Meryl Streep as the unforgiving Sister Aloysius

“DOUBT can be as powerful and sustaining as certainty” are the closing words of a Catholic priest’s brief yet hard-hitting sermon in  Doubt, my latest lovefilm.com rental DVD, and set to become one of my favourite films of all time. Father Flynn, a progressive and intelligent older priest, faces a formidable and potentially destructive opponent in Sister Aloysius, played with steely force by Meryl Streep.

Father Flynn’s sermon – on the nature of doubt as a potentially unifying force – brings wide-eyed admiration from one of the altar boys (Donald Miller, the first black boy to enter the Catholic school in the Bronx, New York) but gives Sister Aloysius, the strict disciplinarian principal of the school, food for thought – and deep suspicion.

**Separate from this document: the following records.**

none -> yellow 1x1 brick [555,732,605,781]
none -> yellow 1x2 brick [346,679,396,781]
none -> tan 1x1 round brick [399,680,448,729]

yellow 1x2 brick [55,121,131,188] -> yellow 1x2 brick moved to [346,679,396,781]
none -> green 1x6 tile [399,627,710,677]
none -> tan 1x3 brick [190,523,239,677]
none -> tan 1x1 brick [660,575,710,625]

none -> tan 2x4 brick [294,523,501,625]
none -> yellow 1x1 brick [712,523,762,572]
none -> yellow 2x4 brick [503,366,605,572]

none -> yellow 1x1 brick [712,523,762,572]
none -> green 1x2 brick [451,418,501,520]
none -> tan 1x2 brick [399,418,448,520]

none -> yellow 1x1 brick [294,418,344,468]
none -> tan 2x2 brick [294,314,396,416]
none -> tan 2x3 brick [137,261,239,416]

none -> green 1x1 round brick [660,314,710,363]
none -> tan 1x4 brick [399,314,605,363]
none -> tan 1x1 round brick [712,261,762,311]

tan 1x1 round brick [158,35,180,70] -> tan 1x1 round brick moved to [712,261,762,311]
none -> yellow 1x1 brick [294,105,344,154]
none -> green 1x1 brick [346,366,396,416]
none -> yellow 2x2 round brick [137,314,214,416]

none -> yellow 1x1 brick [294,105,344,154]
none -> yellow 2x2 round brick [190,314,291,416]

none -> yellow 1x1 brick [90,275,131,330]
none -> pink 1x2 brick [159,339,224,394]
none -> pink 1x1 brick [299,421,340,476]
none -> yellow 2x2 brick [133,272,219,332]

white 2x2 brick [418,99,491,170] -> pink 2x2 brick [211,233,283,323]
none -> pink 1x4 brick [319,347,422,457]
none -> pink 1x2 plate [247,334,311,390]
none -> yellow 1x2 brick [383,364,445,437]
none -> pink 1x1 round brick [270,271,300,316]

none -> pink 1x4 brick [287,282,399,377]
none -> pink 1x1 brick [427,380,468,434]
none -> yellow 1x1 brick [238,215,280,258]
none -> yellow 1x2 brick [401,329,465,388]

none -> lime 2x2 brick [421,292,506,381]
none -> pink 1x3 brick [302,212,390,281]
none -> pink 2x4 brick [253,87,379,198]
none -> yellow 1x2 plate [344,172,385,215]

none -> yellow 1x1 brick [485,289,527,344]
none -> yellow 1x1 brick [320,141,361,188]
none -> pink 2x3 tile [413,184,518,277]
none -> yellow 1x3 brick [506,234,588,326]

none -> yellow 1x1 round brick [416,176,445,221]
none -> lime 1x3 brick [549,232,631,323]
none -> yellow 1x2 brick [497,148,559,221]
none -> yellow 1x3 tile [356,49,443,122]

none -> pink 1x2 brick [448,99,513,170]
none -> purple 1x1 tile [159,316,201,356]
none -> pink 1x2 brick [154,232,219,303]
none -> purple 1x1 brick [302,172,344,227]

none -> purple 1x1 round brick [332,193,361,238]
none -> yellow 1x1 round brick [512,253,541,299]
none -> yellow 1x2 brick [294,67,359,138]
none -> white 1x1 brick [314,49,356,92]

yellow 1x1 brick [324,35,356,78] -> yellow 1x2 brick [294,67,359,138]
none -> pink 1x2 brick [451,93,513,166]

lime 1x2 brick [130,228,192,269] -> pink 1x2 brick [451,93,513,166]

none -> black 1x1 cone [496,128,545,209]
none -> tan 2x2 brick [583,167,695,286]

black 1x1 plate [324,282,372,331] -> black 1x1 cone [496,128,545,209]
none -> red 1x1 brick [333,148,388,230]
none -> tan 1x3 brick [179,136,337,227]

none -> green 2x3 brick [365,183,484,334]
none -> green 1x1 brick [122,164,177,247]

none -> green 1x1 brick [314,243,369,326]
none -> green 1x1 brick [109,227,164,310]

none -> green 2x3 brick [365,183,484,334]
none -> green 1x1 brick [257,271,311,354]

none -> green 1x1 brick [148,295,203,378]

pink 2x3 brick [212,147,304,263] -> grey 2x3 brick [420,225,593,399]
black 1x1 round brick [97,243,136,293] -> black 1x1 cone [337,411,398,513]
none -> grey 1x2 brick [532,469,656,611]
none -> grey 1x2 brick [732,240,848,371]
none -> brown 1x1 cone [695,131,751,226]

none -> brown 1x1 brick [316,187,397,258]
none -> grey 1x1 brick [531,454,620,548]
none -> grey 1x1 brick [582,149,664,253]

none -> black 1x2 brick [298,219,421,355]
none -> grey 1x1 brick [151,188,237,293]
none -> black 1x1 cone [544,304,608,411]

Did it speak, she wonders aloud to her fellow nuns over dinner, of a man facing a crisis of personal faith?

Meryl Streep, Philip Seymour Hoffman, Amy Adams

She asks the nuns to keep an eye open for signs of unusual behaviour in Flynn, and it’s not long before the young Sister James (played by the wonderful Amy Adams, Streep’s counterpart in Julie and Julia – another of my all-time favourites) gives her the ‘evidence’ she’s looking for.

As the blurb says: “There is no evidence. There are no witnesses. But for one, there is no doubt.” Convinced he is abusing the young and impressionable Donald, Sister Aloysius first confronts Flynn and then pursues him relentlessly, brooking no arguments and deaf to his protestations of innocence.

There’s a wonderful line when Sister James, ultimately believing Flynn to be innocent of the charges, accuses the older nun of loathing him because he “writes with a ballpoint pen, takes three sugars in his tea, and likes Frosty the Snowman” – a secular song he has wanted to include in the school’s Christmas pageant, but which Sister Aloysius condemns as having “dark undertones.”

Philip Seymour Hoffman (Father Flynn) and Amy Adams (Sister James)

The film explores in a fine and multi-layered narrative, issues of exploitation, both  sexual and emotional, faith, morality, authority, homosexuality, compassion and human frailty.

It was released in 2008, and written and directed by John Patrick Shanley from his own stage play, Doubt: A Parable.

Meryl Streep, withViola Davis (Mrs Miller)

The last scene is as fine an ending as I’ve seen. It’s such a good film I can hardly bear to part with it and consider buying it online from lovefilm.com. But first I read the reviews. It scores highly with the critics, then:”Without doubt (excuse the pun) this is the most boring film I’ve ever seen in my life,” writes one less than enthusiastic reviewer. I console myself with the fact that his favourite of all time was Avatar. Oh well, it takes all sorts.

For reviews, synopsis and trailers go to http://www.imdb.com/title/tt0918927/

Better still – watch it. It’s brilliant.